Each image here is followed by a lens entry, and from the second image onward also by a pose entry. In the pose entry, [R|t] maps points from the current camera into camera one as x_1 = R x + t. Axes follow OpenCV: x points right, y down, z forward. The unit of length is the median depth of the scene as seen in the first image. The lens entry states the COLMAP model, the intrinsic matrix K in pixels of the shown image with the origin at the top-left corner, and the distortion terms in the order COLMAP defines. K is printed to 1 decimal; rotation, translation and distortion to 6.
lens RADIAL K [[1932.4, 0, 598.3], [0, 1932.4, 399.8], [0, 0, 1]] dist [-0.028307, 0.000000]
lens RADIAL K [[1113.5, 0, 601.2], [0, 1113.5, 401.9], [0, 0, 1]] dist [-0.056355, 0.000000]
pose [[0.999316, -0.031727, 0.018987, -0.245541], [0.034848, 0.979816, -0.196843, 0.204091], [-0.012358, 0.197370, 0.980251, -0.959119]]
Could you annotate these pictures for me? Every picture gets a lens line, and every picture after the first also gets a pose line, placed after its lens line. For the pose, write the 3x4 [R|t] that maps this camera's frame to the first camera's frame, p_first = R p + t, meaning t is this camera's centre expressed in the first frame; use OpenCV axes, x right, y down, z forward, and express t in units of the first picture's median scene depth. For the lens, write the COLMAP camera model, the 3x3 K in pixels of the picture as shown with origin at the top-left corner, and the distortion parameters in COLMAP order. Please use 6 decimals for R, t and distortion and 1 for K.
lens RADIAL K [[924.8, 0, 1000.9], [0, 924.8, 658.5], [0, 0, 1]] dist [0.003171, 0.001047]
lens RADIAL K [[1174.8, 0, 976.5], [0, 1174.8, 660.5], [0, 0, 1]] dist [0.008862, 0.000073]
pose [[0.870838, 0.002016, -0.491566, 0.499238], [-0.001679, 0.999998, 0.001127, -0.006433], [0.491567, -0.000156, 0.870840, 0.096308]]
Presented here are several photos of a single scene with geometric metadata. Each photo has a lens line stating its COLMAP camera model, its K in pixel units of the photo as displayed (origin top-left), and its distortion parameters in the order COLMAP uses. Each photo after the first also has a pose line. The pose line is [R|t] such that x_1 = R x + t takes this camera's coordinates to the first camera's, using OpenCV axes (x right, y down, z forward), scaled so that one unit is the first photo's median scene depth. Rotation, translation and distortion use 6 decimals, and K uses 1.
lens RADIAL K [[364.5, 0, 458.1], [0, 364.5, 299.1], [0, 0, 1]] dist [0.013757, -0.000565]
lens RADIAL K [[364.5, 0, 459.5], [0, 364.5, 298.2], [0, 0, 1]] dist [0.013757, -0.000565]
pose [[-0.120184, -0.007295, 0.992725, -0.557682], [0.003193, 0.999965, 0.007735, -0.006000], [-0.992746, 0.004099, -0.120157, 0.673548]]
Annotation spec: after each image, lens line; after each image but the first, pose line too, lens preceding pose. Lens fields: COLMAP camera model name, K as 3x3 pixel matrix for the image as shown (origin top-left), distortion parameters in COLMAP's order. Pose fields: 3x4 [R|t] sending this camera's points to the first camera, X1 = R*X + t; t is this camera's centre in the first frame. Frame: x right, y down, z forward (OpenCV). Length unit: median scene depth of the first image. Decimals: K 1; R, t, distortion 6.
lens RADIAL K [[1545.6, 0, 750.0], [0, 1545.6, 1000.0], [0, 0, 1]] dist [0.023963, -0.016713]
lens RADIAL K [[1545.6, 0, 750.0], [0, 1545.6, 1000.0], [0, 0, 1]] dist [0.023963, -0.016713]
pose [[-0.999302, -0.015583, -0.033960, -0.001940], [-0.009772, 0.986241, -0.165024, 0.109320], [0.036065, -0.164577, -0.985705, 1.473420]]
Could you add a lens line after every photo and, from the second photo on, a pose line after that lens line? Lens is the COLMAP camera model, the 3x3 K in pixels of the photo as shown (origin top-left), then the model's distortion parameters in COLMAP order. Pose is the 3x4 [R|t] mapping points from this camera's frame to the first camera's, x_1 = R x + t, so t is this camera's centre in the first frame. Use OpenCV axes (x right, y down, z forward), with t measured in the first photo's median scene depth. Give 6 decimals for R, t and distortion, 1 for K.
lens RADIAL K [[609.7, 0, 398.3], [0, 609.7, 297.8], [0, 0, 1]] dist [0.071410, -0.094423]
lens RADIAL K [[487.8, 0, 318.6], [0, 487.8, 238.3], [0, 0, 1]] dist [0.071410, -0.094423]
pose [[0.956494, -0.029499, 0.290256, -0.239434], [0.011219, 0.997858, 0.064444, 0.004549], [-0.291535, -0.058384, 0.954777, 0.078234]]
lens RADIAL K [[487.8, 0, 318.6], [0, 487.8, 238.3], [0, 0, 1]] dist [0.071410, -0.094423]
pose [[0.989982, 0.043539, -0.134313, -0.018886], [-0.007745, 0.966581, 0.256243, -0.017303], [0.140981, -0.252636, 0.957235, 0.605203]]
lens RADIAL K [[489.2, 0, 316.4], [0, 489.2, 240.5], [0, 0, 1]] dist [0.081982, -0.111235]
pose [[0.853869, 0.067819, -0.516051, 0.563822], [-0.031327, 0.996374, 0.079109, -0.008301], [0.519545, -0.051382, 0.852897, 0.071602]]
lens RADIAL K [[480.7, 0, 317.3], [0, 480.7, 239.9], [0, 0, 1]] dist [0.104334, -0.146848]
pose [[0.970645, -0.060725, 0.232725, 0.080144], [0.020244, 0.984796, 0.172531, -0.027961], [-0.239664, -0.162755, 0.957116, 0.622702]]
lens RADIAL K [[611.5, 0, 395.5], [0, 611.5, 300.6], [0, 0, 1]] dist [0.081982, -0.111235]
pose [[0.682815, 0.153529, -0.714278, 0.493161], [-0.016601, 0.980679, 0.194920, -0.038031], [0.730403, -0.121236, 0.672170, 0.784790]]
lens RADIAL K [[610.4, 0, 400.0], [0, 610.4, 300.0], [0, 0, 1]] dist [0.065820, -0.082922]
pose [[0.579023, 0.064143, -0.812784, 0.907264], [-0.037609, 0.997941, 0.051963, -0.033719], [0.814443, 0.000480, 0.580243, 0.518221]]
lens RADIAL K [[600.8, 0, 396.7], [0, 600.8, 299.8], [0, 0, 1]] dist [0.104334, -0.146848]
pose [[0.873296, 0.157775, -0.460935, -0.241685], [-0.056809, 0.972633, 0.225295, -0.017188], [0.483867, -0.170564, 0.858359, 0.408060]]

--------------------

● About this task: Rewrite everything in the records from the line containing "Could you add" down to the line containing "300.6], [0, 0, 1]] dist [0.081982, -0.111235]", swapping "distortion" for "warping" and leaving all else unchanged.

● Answer below:
Could you add a lens line after every photo and, from the second photo on, a pose line after that lens line? Lens is the COLMAP camera model, the 3x3 K in pixels of the photo as shown (origin top-left), then the model's warping parameters in COLMAP order. Pose is the 3x4 [R|t] mapping points from this camera's frame to the first camera's, x_1 = R x + t, so t is this camera's centre in the first frame. Use OpenCV axes (x right, y down, z forward), with t measured in the first photo's median scene depth. Give 6 decimals for R, t and warping, 1 for K.
lens RADIAL K [[609.7, 0, 398.3], [0, 609.7, 297.8], [0, 0, 1]] dist [0.071410, -0.094423]
lens RADIAL K [[487.8, 0, 318.6], [0, 487.8, 238.3], [0, 0, 1]] dist [0.071410, -0.094423]
pose [[0.956494, -0.029499, 0.290256, -0.239434], [0.011219, 0.997858, 0.064444, 0.004549], [-0.291535, -0.058384, 0.954777, 0.078234]]
lens RADIAL K [[487.8, 0, 318.6], [0, 487.8, 238.3], [0, 0, 1]] dist [0.071410, -0.094423]
pose [[0.989982, 0.043539, -0.134313, -0.018886], [-0.007745, 0.966581, 0.256243, -0.017303], [0.140981, -0.252636, 0.957235, 0.605203]]
lens RADIAL K [[489.2, 0, 316.4], [0, 489.2, 240.5], [0, 0, 1]] dist [0.081982, -0.111235]
pose [[0.853869, 0.067819, -0.516051, 0.563822], [-0.031327, 0.996374, 0.079109, -0.008301], [0.519545, -0.051382, 0.852897, 0.071602]]
lens RADIAL K [[480.7, 0, 317.3], [0, 480.7, 239.9], [0, 0, 1]] dist [0.104334, -0.146848]
pose [[0.970645, -0.060725, 0.232725, 0.080144], [0.020244, 0.984796, 0.172531, -0.027961], [-0.239664, -0.162755, 0.957116, 0.622702]]
lens RADIAL K [[611.5, 0, 395.5], [0, 611.5, 300.6], [0, 0, 1]] dist [0.081982, -0.111235]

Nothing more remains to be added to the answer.